*Saved data entries*
┌────────
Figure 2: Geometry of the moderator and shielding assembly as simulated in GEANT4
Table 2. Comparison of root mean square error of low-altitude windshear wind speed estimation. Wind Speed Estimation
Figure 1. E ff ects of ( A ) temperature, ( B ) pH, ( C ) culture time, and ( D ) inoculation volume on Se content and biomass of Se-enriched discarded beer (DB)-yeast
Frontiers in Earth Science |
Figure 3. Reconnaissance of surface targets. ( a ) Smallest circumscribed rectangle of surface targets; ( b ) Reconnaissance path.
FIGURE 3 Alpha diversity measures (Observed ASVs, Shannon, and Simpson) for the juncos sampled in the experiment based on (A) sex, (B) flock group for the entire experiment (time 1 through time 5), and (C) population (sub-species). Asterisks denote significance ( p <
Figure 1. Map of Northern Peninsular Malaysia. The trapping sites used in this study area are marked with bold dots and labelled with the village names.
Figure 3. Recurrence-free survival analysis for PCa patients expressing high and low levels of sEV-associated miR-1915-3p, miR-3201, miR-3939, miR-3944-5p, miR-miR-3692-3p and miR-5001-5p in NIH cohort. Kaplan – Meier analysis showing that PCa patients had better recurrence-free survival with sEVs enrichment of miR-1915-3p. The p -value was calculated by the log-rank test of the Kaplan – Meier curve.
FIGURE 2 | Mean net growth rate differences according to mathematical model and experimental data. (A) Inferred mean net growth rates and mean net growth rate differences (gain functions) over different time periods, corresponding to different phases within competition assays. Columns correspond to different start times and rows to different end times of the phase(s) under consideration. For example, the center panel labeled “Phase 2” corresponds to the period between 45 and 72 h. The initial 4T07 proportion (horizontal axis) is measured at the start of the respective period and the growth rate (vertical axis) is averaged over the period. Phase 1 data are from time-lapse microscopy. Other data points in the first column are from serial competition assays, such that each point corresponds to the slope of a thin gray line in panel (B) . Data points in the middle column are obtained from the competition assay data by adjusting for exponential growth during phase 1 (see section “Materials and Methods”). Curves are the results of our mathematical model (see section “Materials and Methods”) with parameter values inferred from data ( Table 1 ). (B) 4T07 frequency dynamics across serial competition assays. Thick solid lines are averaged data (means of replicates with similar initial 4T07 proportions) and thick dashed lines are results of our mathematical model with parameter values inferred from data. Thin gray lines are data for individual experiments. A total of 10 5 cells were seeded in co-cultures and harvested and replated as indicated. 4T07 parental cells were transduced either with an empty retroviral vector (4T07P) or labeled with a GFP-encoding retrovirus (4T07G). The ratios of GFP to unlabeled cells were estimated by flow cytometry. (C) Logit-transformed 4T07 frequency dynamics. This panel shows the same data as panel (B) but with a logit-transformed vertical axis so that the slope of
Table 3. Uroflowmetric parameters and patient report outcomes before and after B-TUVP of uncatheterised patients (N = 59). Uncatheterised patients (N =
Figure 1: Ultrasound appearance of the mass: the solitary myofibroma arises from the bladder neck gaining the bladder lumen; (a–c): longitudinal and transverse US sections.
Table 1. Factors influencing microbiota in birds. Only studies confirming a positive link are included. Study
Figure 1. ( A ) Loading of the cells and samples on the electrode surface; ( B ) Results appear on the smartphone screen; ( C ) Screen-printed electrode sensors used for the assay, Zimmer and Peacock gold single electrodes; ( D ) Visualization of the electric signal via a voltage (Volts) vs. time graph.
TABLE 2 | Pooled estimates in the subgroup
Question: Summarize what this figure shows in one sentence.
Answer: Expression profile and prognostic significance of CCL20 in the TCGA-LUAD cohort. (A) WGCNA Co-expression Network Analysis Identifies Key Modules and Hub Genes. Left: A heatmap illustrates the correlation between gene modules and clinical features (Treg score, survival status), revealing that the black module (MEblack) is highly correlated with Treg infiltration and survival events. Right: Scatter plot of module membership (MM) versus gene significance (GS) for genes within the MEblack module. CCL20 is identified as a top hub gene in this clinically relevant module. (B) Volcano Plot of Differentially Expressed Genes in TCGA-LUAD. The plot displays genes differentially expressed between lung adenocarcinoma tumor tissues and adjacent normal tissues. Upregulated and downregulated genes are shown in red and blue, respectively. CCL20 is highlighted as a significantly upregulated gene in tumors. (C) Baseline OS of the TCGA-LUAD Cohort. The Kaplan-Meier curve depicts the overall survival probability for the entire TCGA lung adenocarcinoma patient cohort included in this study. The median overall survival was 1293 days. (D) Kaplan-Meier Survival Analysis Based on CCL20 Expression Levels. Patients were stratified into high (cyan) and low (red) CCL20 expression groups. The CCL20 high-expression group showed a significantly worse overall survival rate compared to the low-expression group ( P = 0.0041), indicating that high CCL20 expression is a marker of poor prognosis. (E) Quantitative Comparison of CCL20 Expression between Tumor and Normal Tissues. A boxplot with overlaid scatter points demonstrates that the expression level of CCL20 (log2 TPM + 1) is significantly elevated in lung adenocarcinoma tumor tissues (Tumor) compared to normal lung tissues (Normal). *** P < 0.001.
└────────
*What to do*
Take the lines from the top of the data through the one that contains "FIGURE 3 Alpha" and copy them exactly, leaving out every line after it.

*Expected answer*
Figure 2: Geometry of the moderator and shielding assembly as simulated in GEANT4
Table 2. Comparison of root mean square error of low-altitude windshear wind speed estimation. Wind Speed Estimation
Figure 1. E ff ects of ( A ) temperature, ( B ) pH, ( C ) culture time, and ( D ) inoculation volume on Se content and biomass of Se-enriched discarded beer (DB)-yeast
Frontiers in Earth Science |
Figure 3. Reconnaissance of surface targets. ( a ) Smallest circumscribed rectangle of surface targets; ( b ) Reconnaissance path.
FIGURE 3 Alpha diversity measures (Observed ASVs, Shannon, and Simpson) for the juncos sampled in the experiment based on (A) sex, (B) flock group for the entire experiment (time 1 through time 5), and (C) population (sub-species). Asterisks denote significance ( p <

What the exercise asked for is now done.